**PROVIDED DATA**
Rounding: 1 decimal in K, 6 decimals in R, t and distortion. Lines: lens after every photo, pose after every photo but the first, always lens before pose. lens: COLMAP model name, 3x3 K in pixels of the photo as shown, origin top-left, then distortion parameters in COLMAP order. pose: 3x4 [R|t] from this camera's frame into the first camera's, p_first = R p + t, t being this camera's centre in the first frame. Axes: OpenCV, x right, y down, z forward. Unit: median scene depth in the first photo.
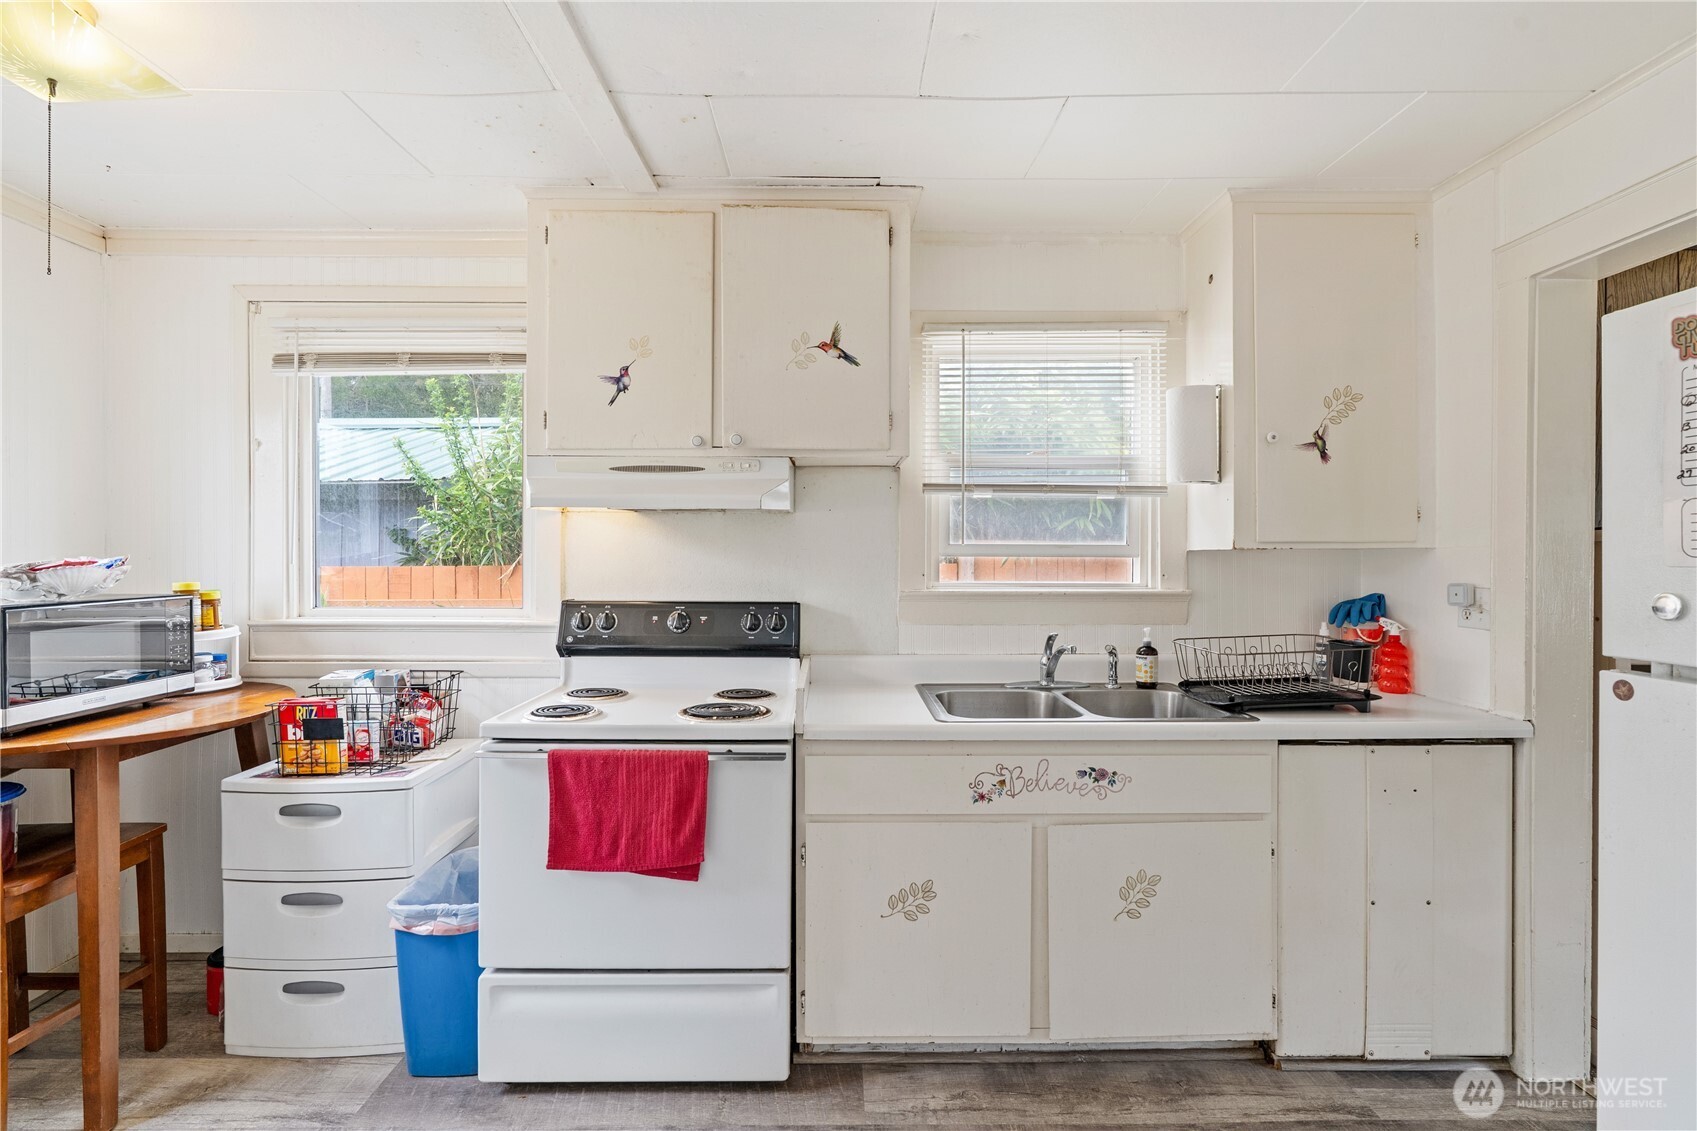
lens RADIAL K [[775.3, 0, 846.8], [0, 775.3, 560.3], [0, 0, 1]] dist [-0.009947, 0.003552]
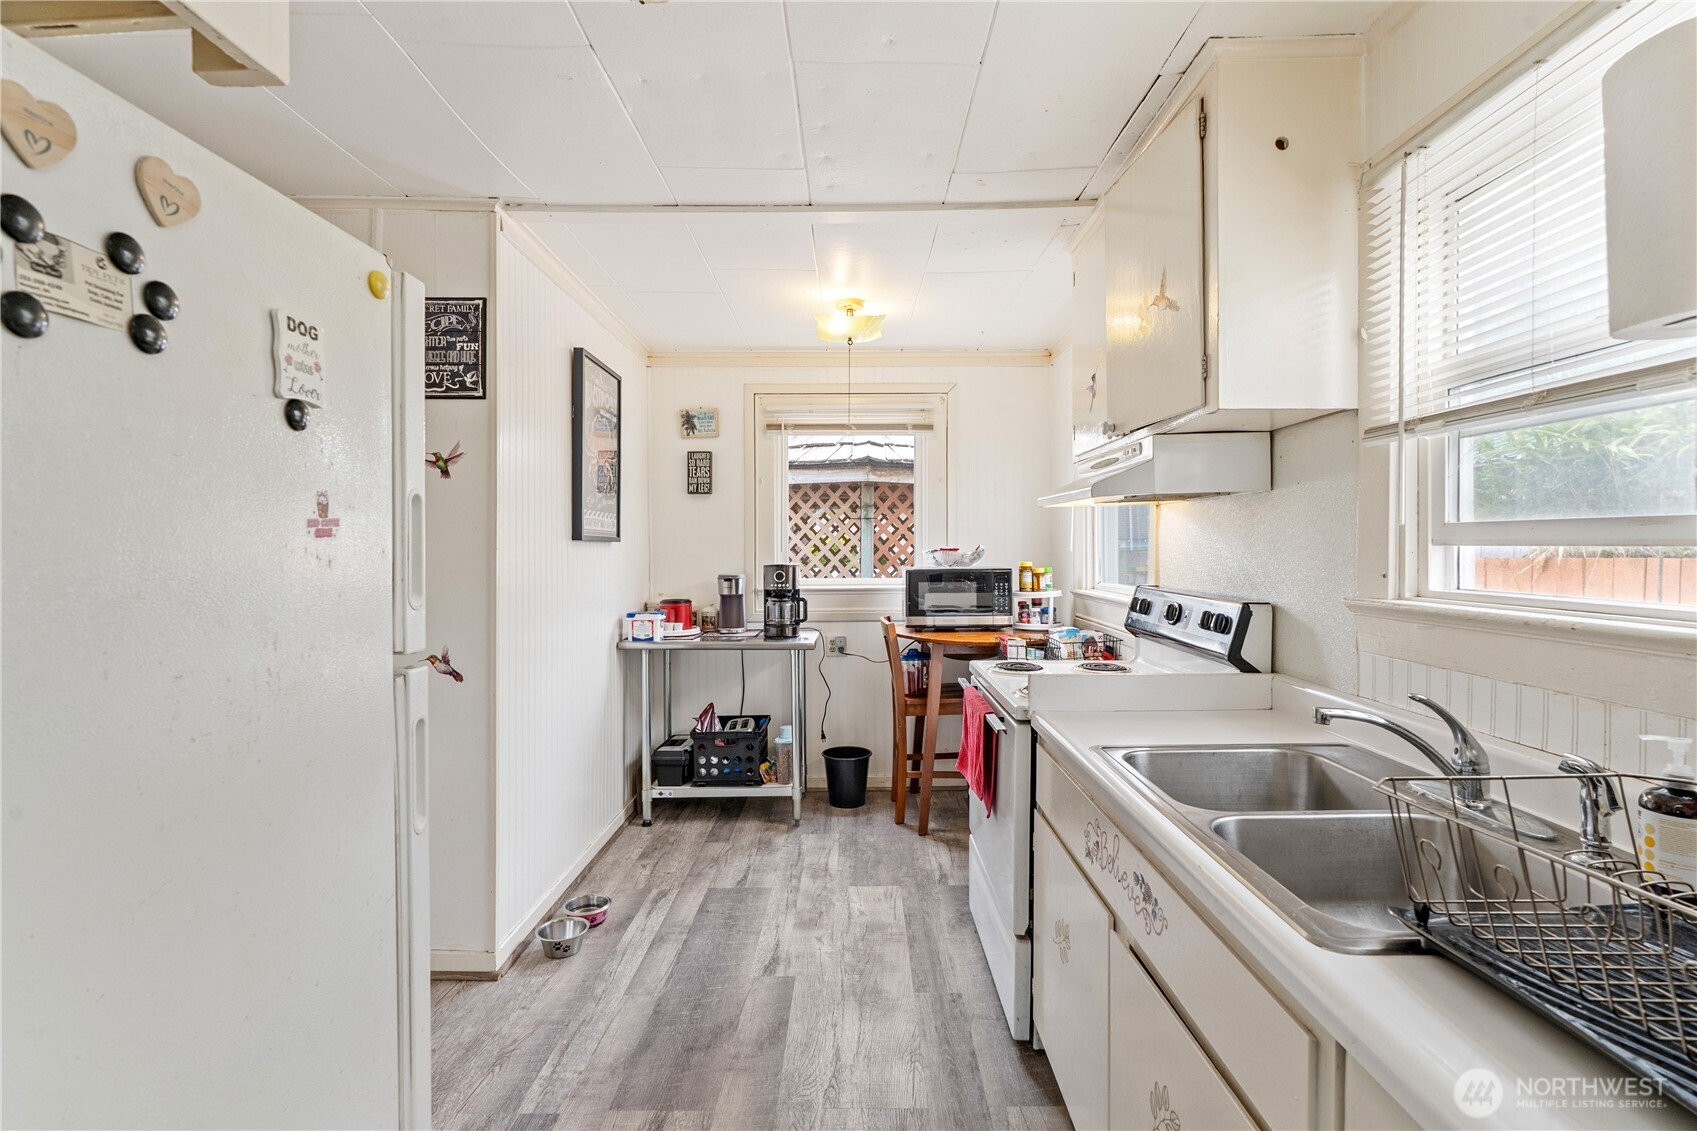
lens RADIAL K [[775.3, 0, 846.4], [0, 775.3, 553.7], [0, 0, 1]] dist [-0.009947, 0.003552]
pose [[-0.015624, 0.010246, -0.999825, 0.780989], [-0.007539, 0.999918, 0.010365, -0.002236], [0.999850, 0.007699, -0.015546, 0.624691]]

**EXERCISE AIM**
Where a picture appears in the data, omit it; restate the rest word for word.

**THE ANSWER**
Rounding: 1 decimal in K, 6 decimals in R, t and distortion. Lines: lens after every photo, pose after every photo but the first, always lens before pose. lens: COLMAP model name, 3x3 K in pixels of the photo as shown, origin top-left, then distortion parameters in COLMAP order. pose: 3x4 [R|t] from this camera's frame into the first camera's, p_first = R p + t, t being this camera's centre in the first frame. Axes: OpenCV, x right, y down, z forward. Unit: median scene depth in the first photo.
lens RADIAL K [[775.3, 0, 846.8], [0, 775.3, 560.3], [0, 0, 1]] dist [-0.009947, 0.003552]
lens RADIAL K [[775.3, 0, 846.4], [0, 775.3, 553.7], [0, 0, 1]] dist [-0.009947, 0.003552]
pose [[-0.015624, 0.010246, -0.999825, 0.780989], [-0.007539, 0.999918, 0.010365, -0.002236], [0.999850, 0.007699, -0.015546, 0.624691]]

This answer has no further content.